Bumping this up in priority, because as we start to introduce the use case of indexing non-Drupal data, we will not want the node fields to show up as available facets.

nick_vh’s picture

+1 Approved.

pwolanin’s picture

Status: Needs review » Reviewed & tested by the community

Looks like we need a deeper review and discussion of the architecture, but this is fine as a stop-gap.

cpliakas’s picture

What's the concern here?

pwolanin’s picture

The architecture of dealing with indexing multiple entity types and their fields.

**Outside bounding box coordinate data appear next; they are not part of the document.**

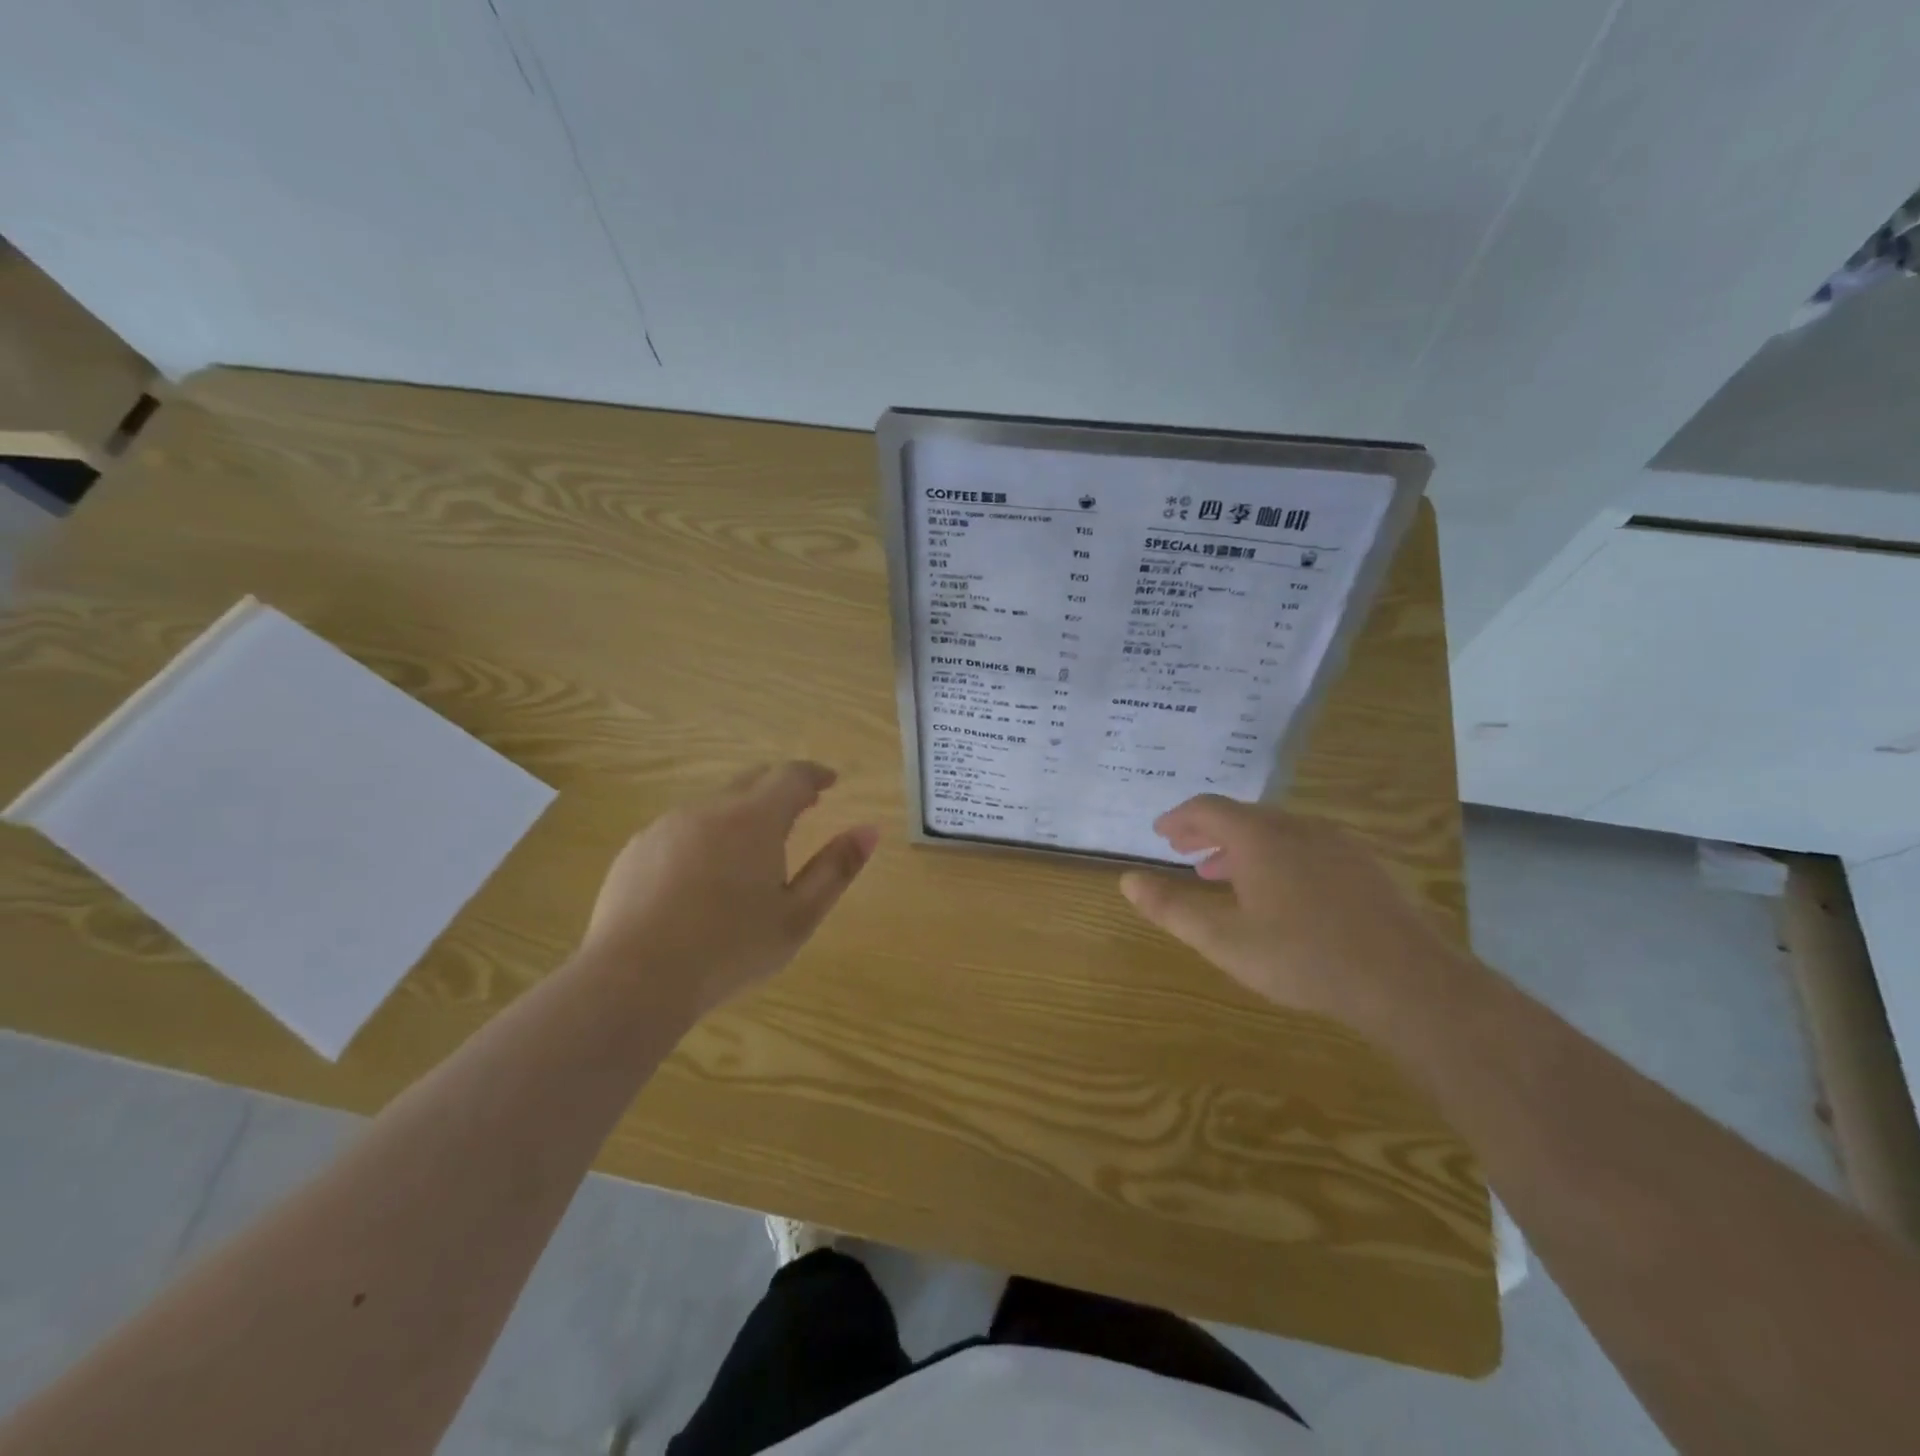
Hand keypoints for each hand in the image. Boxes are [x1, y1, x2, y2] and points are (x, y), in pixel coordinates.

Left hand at [578, 761, 878, 1016]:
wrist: (633, 980)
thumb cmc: (729, 950)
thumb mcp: (798, 917)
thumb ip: (836, 869)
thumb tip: (869, 830)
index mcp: (754, 819)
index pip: (791, 776)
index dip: (815, 774)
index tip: (830, 782)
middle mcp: (709, 809)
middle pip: (752, 780)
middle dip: (780, 788)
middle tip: (802, 807)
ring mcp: (666, 826)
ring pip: (714, 804)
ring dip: (741, 813)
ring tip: (753, 850)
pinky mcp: (636, 849)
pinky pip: (681, 828)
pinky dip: (705, 836)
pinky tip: (703, 877)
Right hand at [1118, 794, 1461, 1026]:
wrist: (1405, 982)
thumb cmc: (1302, 957)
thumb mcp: (1223, 939)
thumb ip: (1171, 907)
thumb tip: (1127, 879)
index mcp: (1259, 836)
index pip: (1207, 808)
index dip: (1178, 818)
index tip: (1160, 833)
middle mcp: (1297, 827)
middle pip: (1242, 816)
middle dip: (1207, 833)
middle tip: (1184, 852)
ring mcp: (1336, 844)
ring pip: (1276, 832)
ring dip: (1241, 847)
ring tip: (1222, 875)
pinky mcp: (1363, 866)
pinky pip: (1305, 847)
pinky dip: (1275, 858)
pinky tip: (1278, 894)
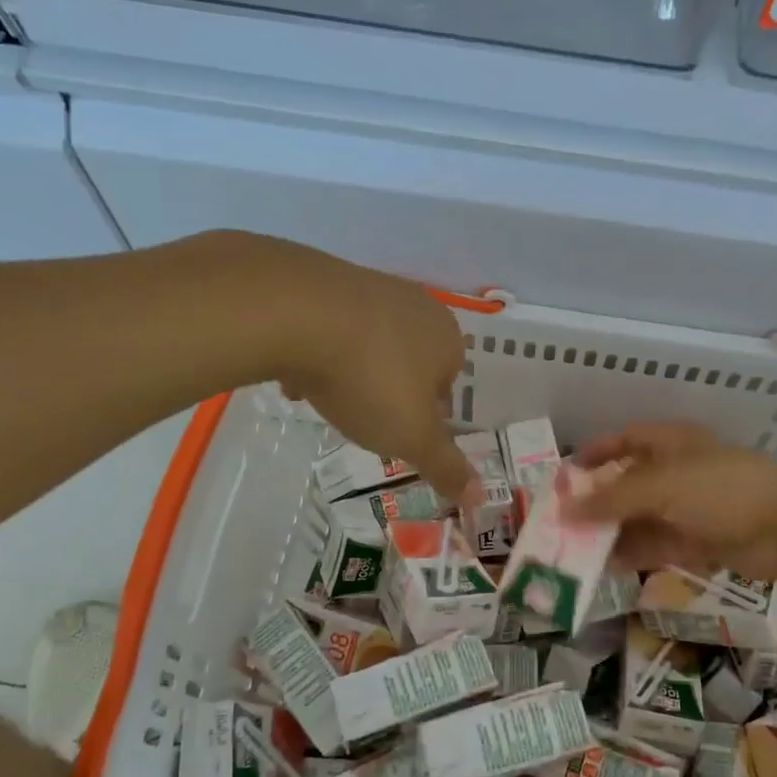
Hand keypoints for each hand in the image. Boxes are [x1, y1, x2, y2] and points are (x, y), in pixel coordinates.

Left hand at [210, 234, 475, 508]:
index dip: (425, 413)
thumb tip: (480, 497)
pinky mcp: (324, 279)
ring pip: (367, 343)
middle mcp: (415, 305)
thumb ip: (445, 466)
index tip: (399, 433)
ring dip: (352, 372)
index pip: (448, 382)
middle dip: (388, 390)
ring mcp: (369, 287)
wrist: (297, 314)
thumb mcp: (412, 436)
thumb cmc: (370, 379)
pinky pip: (329, 327)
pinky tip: (297, 373)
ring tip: (327, 398)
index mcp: (446, 338)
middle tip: (364, 417)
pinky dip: (318, 351)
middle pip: (407, 360)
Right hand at [573, 421, 776, 583]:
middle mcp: (680, 470)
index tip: (568, 472)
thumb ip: (611, 499)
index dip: (597, 452)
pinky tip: (609, 566)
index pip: (627, 439)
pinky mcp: (703, 539)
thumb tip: (565, 509)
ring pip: (643, 517)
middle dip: (600, 500)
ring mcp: (693, 506)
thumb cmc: (721, 490)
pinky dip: (636, 552)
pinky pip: (660, 543)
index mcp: (673, 442)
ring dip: (614, 531)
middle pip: (631, 482)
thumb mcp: (660, 487)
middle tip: (566, 520)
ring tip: (579, 550)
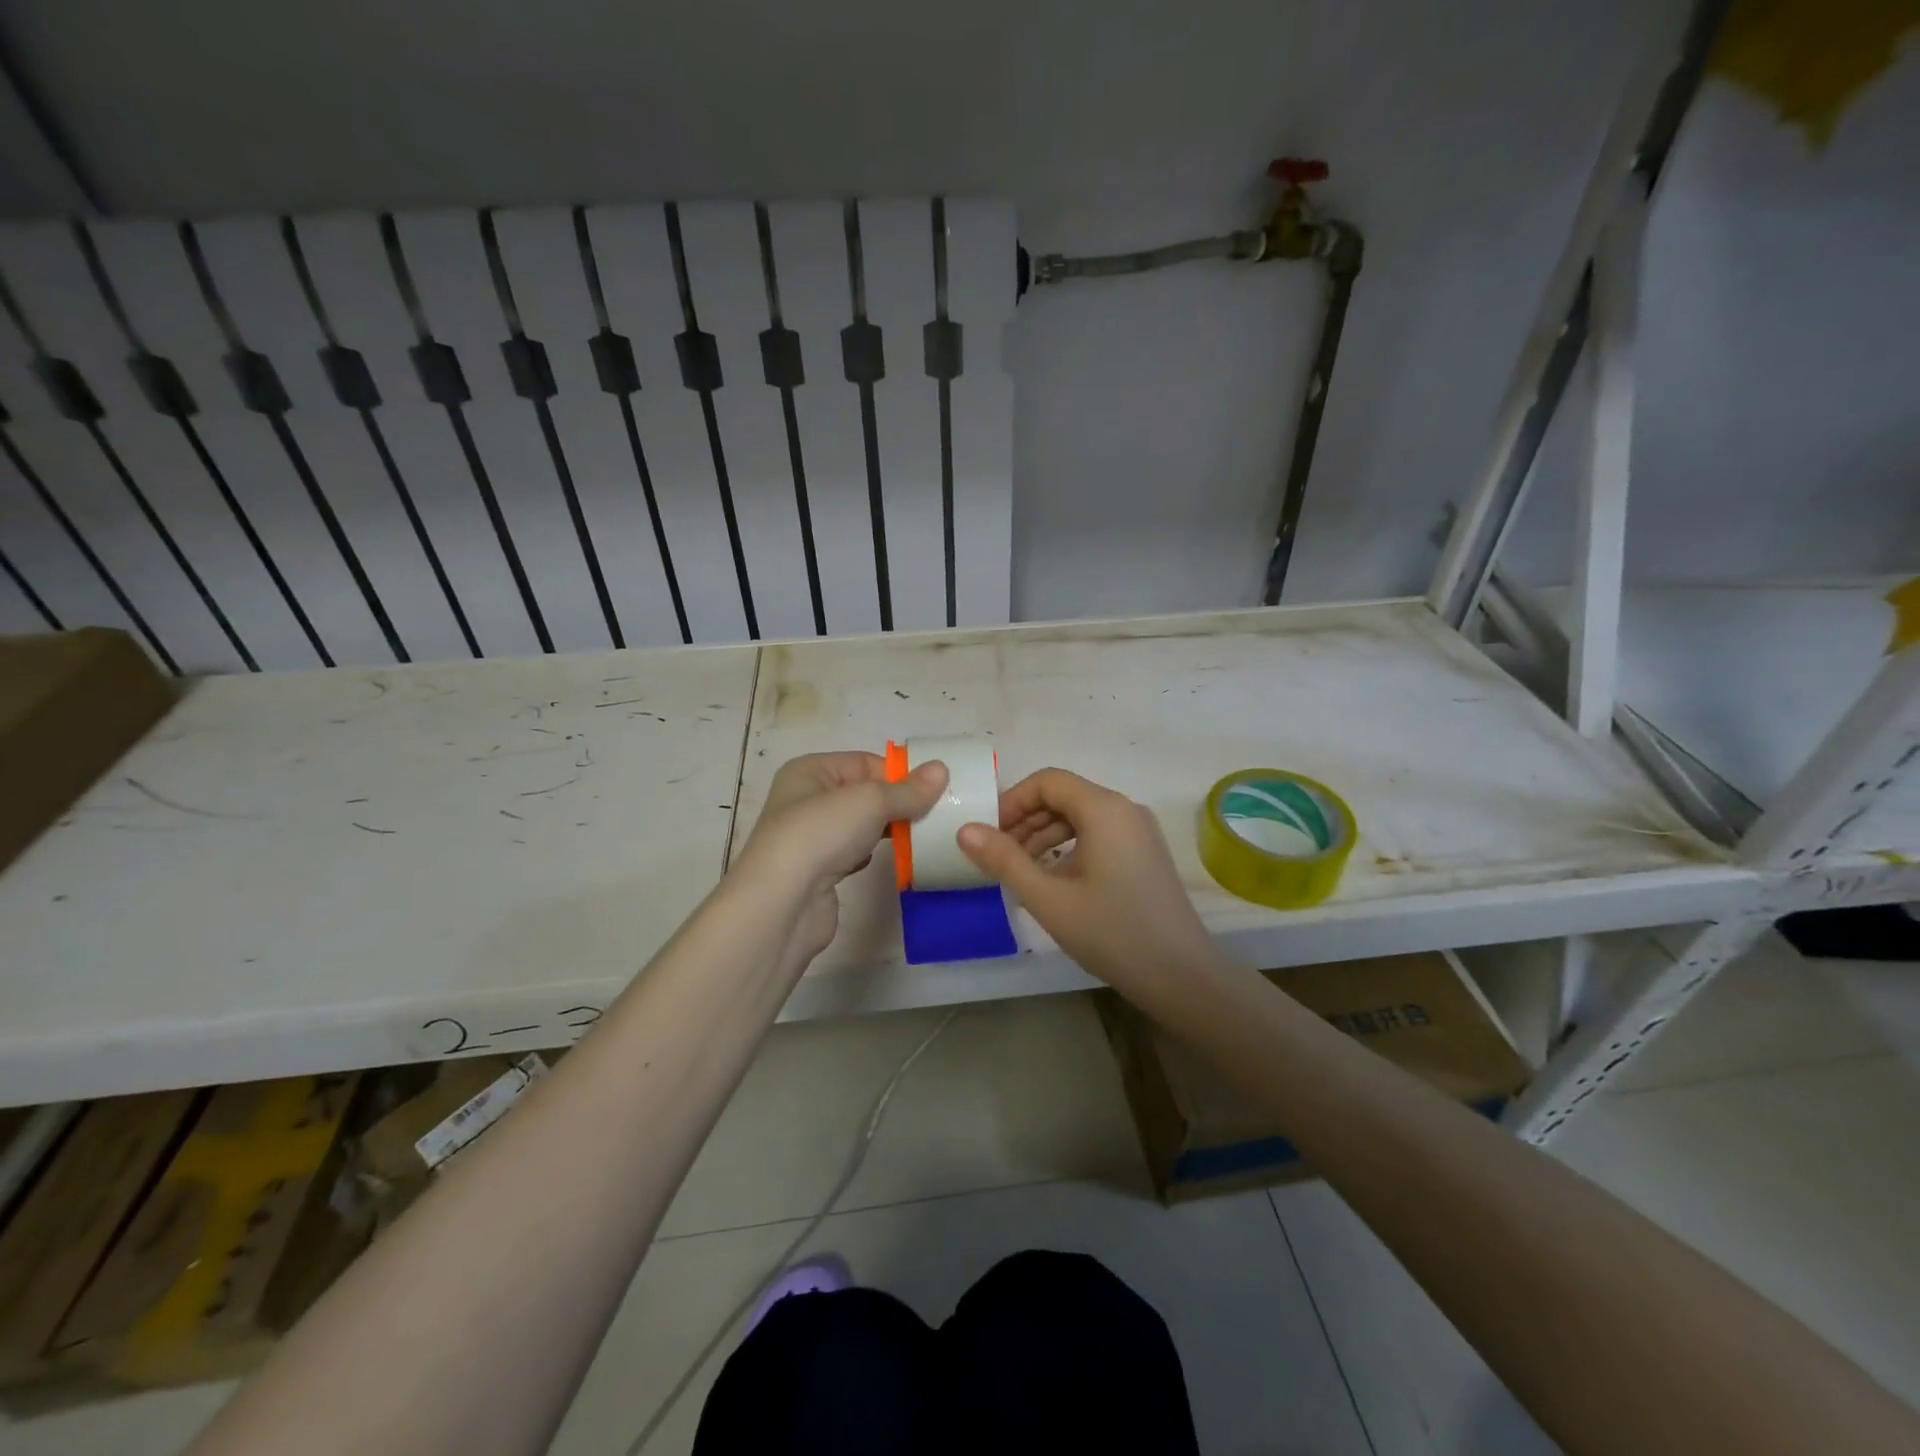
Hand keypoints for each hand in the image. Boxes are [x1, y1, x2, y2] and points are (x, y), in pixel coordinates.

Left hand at [736, 751, 947, 965]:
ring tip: (920, 836)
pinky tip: (890, 861)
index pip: (865, 762)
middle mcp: (805, 799)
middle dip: (897, 803)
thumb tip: (942, 769)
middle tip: (935, 814)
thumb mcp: (870, 801)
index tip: (934, 791)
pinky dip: (872, 854)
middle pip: (863, 793)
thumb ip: (908, 789)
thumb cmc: (821, 834)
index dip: (899, 774)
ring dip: (889, 830)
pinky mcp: (818, 871)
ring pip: (860, 824)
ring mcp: (810, 837)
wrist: (783, 903)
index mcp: (810, 771)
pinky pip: (854, 853)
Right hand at [957, 768, 1218, 993]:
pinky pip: (1099, 833)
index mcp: (1104, 809)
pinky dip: (1069, 846)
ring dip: (1045, 834)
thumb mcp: (1047, 898)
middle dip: (1026, 820)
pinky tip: (1053, 879)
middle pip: (1065, 796)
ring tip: (1020, 871)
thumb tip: (964, 830)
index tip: (988, 834)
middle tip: (998, 855)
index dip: (1012, 801)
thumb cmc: (1111, 933)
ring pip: (1081, 816)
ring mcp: (1139, 830)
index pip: (1047, 781)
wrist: (1181, 976)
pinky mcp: (1145, 852)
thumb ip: (1004, 860)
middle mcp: (1125, 808)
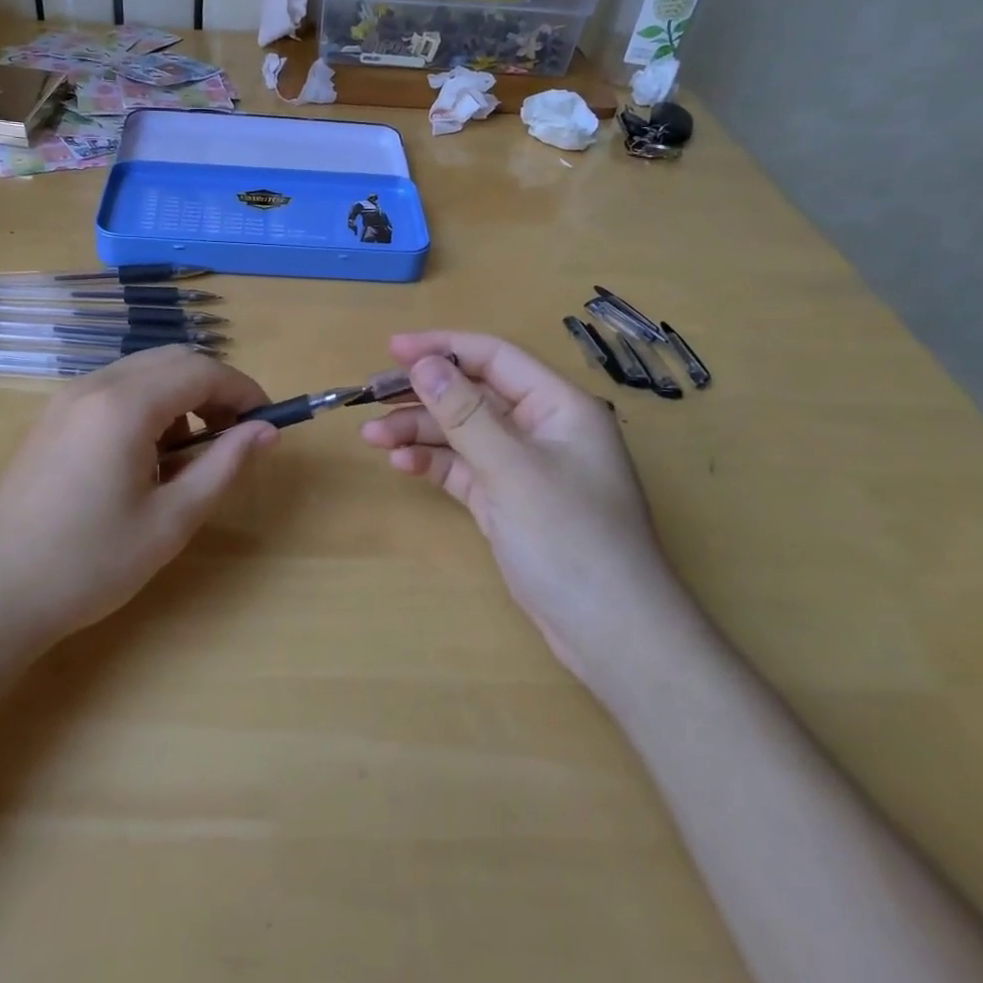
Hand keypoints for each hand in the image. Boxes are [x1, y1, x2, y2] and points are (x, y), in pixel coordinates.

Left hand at [0, 346, 275, 645]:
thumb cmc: (88, 564)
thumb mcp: (170, 521)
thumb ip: (224, 466)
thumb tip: (267, 431)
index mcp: (125, 405)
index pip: (202, 370)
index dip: (243, 390)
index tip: (267, 422)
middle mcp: (95, 385)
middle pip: (174, 359)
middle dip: (214, 388)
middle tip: (235, 436)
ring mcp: (68, 398)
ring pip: (144, 371)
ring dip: (181, 396)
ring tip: (191, 453)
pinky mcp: (53, 416)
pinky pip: (116, 389)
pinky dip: (148, 405)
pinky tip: (147, 456)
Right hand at [361, 331, 687, 687]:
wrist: (611, 635)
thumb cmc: (570, 539)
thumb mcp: (512, 469)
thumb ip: (464, 413)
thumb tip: (423, 364)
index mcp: (558, 407)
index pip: (494, 358)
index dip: (443, 347)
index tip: (392, 348)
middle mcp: (541, 429)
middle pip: (472, 395)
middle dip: (422, 395)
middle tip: (371, 397)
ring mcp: (523, 468)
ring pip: (463, 433)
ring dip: (419, 431)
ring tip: (373, 438)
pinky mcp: (507, 502)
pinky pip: (464, 468)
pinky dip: (434, 463)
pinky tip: (401, 464)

Also, of dealing with external (non-Drupal) data in the index and how one can facet on that (possibly more of a multisite module issue)

pwolanin’s picture

Status: Reviewed & tested by the community » Fixed

committed

cpliakas’s picture

Excellent. Regarding Non-Drupal data, this system supports that because you can use any string for the "type". For example, if you are indexing non-Drupal data from nutch or something, you could add another searcher that indexes data of the type "html". Then your hook_facetapi_facet_info() implementation would look similar to the code below:


/**
 * Implements hook_facetapi_facet_info().
 */
function apachesolr_facetapi_facet_info($searcher_info) {
  $facets = array();
  
  if ('apachesolr' == $searcher_info['adapter'] && isset($searcher_info['adapter']['types']['node'])) {
    // Add your node facets here.
  }

  if ('apachesolr' == $searcher_info['adapter'] && isset($searcher_info['adapter']['types']['html'])) {
    // Add your non-Drupal facets here.
  }

  return $facets;
}

This system doesn't make any assumptions as to what you are indexing, or what combination of data you are indexing. The type could be an entity, but is also might not be. That is perfectly fine, and there are no issues with that.

Automatically closed -- issue fixed for 2 weeks with no activity.